4. So, the key point is always to talk about a specific issue rather than the bigger picture?
Yes, specific issues and different population groups. That is health equity. Health equity is to understand that not everyone is equal. We need to understand equality is not about equity. Equity is understanding that people have different needs than you have. If you can try and meet those different needs, then there are better health outcomes for the whole population, which in the long run has better economic advantages.

5. How has modern technology such as mobile data collections or telemedicine enhanced your research?
Most of my research involves primary data collection in communities. When COVID hit, we shifted some interventions online. In some cases it worked, but in others—like online physical activity programs—it didn’t, since participants needed a laptop or a large screen to follow along. This was often a challenge. Telemedicine is growing worldwide, enabling online appointments and healthcare access for remote populations. However, it requires reliable internet and a trusting clinician–patient relationship, which can be problematic. While telemedicine works in many cases, some still prefer face-to-face interaction.

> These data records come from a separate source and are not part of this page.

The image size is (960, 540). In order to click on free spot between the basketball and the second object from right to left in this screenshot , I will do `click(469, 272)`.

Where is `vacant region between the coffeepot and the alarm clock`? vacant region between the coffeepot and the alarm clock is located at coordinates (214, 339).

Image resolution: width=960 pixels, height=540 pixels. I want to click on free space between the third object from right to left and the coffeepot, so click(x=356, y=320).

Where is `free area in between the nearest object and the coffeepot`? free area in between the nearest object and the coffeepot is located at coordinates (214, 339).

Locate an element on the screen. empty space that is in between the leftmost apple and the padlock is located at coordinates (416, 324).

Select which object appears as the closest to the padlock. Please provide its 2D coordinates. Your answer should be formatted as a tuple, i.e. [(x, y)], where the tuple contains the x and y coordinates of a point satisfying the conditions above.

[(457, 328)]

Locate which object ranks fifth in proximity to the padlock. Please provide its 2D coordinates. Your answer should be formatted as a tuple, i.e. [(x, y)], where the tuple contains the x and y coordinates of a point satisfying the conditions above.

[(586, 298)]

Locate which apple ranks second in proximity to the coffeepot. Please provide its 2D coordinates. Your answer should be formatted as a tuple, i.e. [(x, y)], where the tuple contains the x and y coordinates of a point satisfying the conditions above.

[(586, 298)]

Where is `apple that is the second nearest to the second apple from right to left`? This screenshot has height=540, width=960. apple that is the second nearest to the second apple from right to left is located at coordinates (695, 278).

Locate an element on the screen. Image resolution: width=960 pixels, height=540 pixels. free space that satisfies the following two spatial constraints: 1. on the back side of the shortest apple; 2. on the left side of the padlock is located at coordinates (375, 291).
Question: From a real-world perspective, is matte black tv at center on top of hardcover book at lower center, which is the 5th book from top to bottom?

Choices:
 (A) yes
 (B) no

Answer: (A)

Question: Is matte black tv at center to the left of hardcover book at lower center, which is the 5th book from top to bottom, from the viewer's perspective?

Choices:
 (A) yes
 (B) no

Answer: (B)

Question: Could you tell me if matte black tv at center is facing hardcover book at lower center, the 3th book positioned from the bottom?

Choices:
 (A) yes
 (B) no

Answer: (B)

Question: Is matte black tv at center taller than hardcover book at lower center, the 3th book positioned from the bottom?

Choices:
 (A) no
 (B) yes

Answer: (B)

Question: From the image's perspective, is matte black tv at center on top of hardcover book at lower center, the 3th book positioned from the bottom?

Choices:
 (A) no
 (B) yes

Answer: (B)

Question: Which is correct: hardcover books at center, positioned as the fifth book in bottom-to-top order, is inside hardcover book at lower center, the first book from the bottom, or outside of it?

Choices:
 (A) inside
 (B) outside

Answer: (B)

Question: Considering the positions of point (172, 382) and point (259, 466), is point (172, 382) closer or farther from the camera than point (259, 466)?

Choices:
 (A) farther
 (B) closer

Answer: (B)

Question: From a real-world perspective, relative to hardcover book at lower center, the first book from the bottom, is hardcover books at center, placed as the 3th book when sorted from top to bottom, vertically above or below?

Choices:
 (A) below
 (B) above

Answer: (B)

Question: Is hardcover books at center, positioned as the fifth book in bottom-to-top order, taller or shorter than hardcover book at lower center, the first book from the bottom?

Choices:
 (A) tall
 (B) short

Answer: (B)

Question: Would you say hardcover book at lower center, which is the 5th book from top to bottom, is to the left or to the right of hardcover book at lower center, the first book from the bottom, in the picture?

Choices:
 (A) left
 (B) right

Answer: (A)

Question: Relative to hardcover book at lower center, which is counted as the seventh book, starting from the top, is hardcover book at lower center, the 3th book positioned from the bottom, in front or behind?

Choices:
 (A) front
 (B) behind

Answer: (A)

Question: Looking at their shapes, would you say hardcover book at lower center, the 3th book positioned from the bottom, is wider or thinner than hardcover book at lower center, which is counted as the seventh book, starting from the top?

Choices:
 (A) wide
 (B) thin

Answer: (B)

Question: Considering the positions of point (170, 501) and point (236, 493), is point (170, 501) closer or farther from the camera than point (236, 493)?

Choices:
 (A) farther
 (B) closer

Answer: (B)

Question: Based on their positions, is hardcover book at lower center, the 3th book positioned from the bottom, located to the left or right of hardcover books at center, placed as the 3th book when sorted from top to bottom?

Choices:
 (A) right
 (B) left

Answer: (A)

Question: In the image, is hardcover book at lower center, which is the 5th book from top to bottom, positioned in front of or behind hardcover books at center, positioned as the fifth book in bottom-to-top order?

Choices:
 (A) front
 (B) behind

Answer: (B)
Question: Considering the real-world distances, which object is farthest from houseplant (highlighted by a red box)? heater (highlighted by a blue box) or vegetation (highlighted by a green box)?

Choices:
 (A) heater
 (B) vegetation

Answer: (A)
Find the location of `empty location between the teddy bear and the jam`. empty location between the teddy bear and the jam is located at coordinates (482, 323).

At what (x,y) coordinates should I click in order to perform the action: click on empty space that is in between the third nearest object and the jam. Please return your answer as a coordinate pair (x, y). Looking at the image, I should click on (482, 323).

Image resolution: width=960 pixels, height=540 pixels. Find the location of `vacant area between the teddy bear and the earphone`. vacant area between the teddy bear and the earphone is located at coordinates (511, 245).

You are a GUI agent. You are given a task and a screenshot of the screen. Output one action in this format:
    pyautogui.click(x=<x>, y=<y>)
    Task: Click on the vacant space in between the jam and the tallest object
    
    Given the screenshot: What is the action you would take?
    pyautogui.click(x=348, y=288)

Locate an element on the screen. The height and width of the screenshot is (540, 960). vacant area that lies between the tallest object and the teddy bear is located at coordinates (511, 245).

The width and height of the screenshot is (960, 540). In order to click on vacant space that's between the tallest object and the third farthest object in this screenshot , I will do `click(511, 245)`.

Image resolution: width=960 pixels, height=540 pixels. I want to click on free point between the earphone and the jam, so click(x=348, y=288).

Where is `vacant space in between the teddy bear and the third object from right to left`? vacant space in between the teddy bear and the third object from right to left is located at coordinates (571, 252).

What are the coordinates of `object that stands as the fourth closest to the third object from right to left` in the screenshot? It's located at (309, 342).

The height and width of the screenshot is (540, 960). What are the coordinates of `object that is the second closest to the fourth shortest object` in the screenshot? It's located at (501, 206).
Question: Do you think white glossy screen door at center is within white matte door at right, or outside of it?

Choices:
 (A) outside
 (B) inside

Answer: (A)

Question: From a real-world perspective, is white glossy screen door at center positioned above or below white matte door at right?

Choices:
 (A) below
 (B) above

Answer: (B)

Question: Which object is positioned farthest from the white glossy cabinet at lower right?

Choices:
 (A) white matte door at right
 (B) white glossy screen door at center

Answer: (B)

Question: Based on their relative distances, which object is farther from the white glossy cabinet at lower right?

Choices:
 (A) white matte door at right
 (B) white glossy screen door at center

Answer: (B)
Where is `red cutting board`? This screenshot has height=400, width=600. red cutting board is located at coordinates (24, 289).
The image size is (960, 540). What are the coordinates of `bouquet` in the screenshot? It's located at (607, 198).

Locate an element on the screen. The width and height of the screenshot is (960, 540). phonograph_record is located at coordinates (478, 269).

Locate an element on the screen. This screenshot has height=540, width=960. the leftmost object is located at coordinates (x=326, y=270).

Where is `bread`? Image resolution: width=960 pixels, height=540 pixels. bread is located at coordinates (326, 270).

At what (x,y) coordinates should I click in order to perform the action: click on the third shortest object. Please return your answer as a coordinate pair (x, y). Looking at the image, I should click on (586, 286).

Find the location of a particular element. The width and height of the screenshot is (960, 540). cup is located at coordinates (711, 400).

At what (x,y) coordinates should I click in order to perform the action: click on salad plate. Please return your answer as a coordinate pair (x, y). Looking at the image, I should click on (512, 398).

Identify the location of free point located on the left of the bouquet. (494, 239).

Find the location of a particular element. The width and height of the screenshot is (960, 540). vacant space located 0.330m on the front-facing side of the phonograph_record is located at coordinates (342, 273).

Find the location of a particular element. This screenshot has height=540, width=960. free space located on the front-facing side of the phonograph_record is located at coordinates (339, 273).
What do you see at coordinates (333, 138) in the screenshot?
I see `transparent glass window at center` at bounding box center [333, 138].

6. Based on your experience publishing with us, what aspects of our editorial process most impact your other experiences?
I have greatly enjoyed working with IJERPH—both publishing my own work and supporting my master’s and PhD students in publishing theirs. It’s been a positive experience for all of us.
I found the process and the format very good. I’ve found interacting with the editorial team very good, I’ve found the review process also fairly smooth. And at the same time, proactive in timely reviews, timely completions. I only think that in many ways, if you actually maintain the integrity of the reviewing and publication process, as well as the impact of the journals by checking all aspects of the research that gets published, the quality measures would be really good. 

We sincerely appreciate Professor Dantas for this insightful discussion and her valuable contributions to IJERPH. We look forward to her continued work in bridging gaps in migrant health and digital access and wish her ongoing success in creating both academic and societal impact.